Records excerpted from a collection

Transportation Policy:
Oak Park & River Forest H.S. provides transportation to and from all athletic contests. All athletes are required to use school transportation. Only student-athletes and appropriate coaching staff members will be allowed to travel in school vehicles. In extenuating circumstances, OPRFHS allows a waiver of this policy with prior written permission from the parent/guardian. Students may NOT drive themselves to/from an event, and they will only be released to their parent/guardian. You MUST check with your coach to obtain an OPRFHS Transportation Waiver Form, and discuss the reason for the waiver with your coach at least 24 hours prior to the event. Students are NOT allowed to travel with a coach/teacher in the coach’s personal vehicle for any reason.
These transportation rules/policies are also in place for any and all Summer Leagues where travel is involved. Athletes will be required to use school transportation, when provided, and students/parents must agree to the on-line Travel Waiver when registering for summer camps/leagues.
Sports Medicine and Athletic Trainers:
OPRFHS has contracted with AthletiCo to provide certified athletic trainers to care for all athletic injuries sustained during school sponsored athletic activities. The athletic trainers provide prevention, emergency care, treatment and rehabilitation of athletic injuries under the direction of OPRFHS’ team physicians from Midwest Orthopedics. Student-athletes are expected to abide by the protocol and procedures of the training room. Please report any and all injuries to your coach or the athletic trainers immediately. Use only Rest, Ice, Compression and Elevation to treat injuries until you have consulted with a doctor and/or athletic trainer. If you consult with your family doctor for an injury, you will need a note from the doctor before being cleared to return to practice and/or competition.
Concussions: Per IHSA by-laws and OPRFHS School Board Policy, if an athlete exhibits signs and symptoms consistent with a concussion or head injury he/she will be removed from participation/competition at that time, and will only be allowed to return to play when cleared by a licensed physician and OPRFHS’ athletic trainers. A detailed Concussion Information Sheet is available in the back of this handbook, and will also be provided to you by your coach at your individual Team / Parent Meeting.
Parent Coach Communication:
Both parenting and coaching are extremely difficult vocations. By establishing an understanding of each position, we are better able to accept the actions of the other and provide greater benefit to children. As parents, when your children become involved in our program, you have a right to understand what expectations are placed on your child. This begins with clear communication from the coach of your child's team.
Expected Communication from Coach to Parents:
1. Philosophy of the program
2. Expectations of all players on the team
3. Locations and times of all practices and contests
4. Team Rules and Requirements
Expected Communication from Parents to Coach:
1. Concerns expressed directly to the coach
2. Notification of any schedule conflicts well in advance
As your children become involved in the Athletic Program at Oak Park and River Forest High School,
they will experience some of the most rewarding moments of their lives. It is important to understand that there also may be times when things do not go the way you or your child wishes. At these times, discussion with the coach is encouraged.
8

→ Problem to solve
Please restate the records in full, word for word.

→ Task answer
Transportation Policy:
Oak Park & River Forest H.S. provides transportation to and from all athletic contests. All athletes are required to use school transportation. Only student-athletes and appropriate coaching staff members will be allowed to travel in school vehicles. In extenuating circumstances, OPRFHS allows a waiver of this policy with prior written permission from the parent/guardian. Students may NOT drive themselves to/from an event, and they will only be released to their parent/guardian. You MUST check with your coach to obtain an OPRFHS Transportation Waiver Form, and discuss the reason for the waiver with your coach at least 24 hours prior to the event. Students are NOT allowed to travel with a coach/teacher in the coach’s personal vehicle for any reason.
These transportation rules/policies are also in place for any and all Summer Leagues where travel is involved. Athletes will be required to use school transportation, when provided, and students/parents must agree to the on-line Travel Waiver when registering for summer camps/leagues.
Sports Medicine and Athletic Trainers:
OPRFHS has contracted with AthletiCo to provide certified athletic trainers to care for all athletic injuries sustained during school sponsored athletic activities. The athletic trainers provide prevention, emergency care, treatment and rehabilitation of athletic injuries under the direction of OPRFHS’ team physicians from Midwest Orthopedics. Student-athletes are expected to abide by the protocol and procedures of the training room. Please report any and all injuries to your coach or the athletic trainers immediately. Use only Rest, Ice, Compression and Elevation to treat injuries until you have consulted with a doctor and/or athletic trainer. If you consult with your family doctor for an injury, you will need a note from the doctor before being cleared to return to practice and/or competition.
Concussions: Per IHSA by-laws and OPRFHS School Board Policy, if an athlete exhibits signs and symptoms consistent with a concussion or head injury he/she will be removed from participation/competition at that time, and will only be allowed to return to play when cleared by a licensed physician and OPRFHS’ athletic trainers. A detailed Concussion Information Sheet is available in the back of this handbook, and will also be provided to you by your coach at your individual Team / Parent Meeting.
Parent Coach Communication:
Both parenting and coaching are extremely difficult vocations. By establishing an understanding of each position, we are better able to accept the actions of the other and provide greater benefit to children. As parents, when your children become involved in our program, you have a right to understand what expectations are placed on your child. This begins with clear communication from the coach of your child's team.
Expected Communication from Coach to Parents:
1. Philosophy of the program
2. Expectations of all players on the team
3. Locations and times of all practices and contests
4. Team Rules and Requirements
Expected Communication from Parents to Coach:
1. Concerns expressed directly to the coach
2. Notification of any schedule conflicts well in advance
As your children become involved in the Athletic Program at Oak Park and River Forest High School,
they will experience some of the most rewarding moments of their lives. It is important to understand that there also may be times when things do not go the way you or your child wishes. At these times, discussion with the coach is encouraged.
8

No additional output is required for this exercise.